PFOS negatively impacts prey capture in larval zebrafish

Per- and polyfluoroalkyl substances (PFAS) are widely used in many industrial and domestic applications. The wide range use of PFAS has resulted in unintentional human exposures and bioaccumulation in blood and other organs. Perfluorooctanesulfonate (PFOS) is among the most prevalent PFAS in the environment and has been postulated to affect brain functions in exposed organisms. However, the impacts of PFOS on early neural development have not been well-described. Here, we used zebrafish larvae to assess the effects of PFOS on two fundamental complex behaviors, prey capture and learning. Zebrafish exposed to PFOS concentrations ranging from 2 – 20 µM for differing 48-hour periods were viable through early larval stages. In addition, PFOS uptake was unaffected by the presence of a chorion.

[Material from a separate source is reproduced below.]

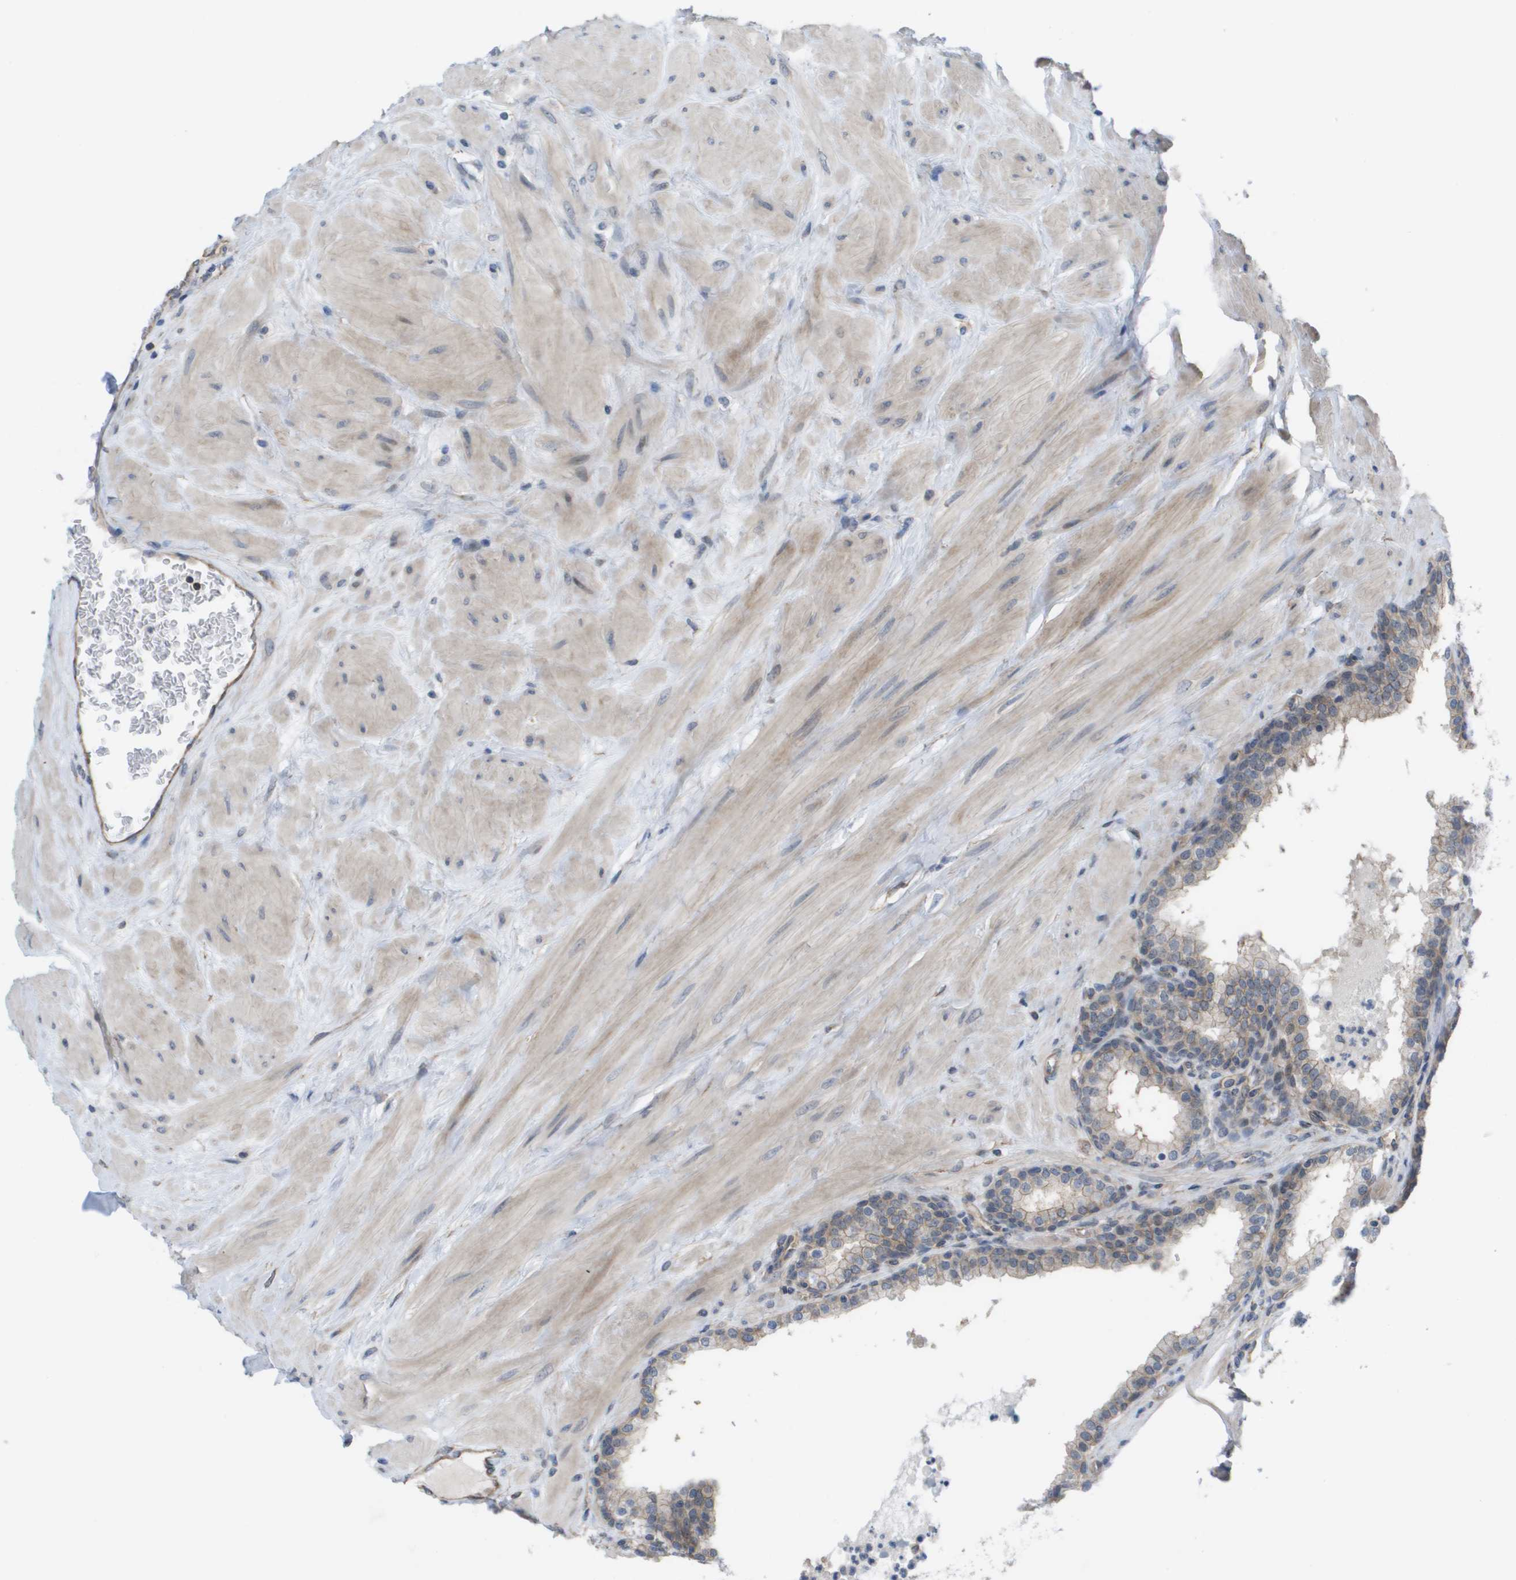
{"staining": {"intensity": "weak", "quantity": "25%-75%", "location": "cytoplasmic/membranous"}, "tissue": "prostate", "cell_type": "Glandular cells", "image_type": "normal", "snomed": [{"axis": "morphology", "description": "Normal tissue, NOS"}, {"axis": "topography", "description": "Prostate"}], "caption": "Brown immunohistochemical staining in benign human prostate reveals weak cytoplasmic/membranous expression in about 25%-75% of glandular cells.", "gene": "MTARC2", "patient": {"sex": "male", "age": 51}}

We employed two different experimental paradigms; we first assessed the impacts of increasing organismal PFOS bioaccumulation on prey capture and learning, and second, we probed stage-specific sensitivity to PFOS by exposing zebrafish at different developmental stages (0-2 vs 3-5 days post fertilization). Following both assays we measured the amount of PFOS present in each larva. PFOS levels varied in larvae from different groups within each experimental paradigm. Significant negative correlations were observed between larval PFOS accumulation and the percentage of captured prey, while non-significant negative correlations were observed between PFOS accumulation and experienced-induced prey capture learning. These findings suggest that PFOS accumulation negatively affects larval zebrafish's ability to perform complicated multisensory behaviors and highlight potential risks of PFOS exposure to animals in the wild, with implications for human health. Methods Zebrafish embryos and larvae were exposed to PFOS in multiple different treatment and feeding groups. Subsequent behavior testing was done blinded to both the treatment and feeding group. Following behavior testing, samples were collected for LC-MS/MS analysis, which was also done blind to treatment and feeding group. After the collection of the LC-MS/MS data, the PFOS measurements and behavior analysis were linked to their respective feeding and treatment groups (By the combination of their Group # and Sample #). Analysis of the aggregate data (Tukey HSD and multiple linear regressions) were then performed on each dataset.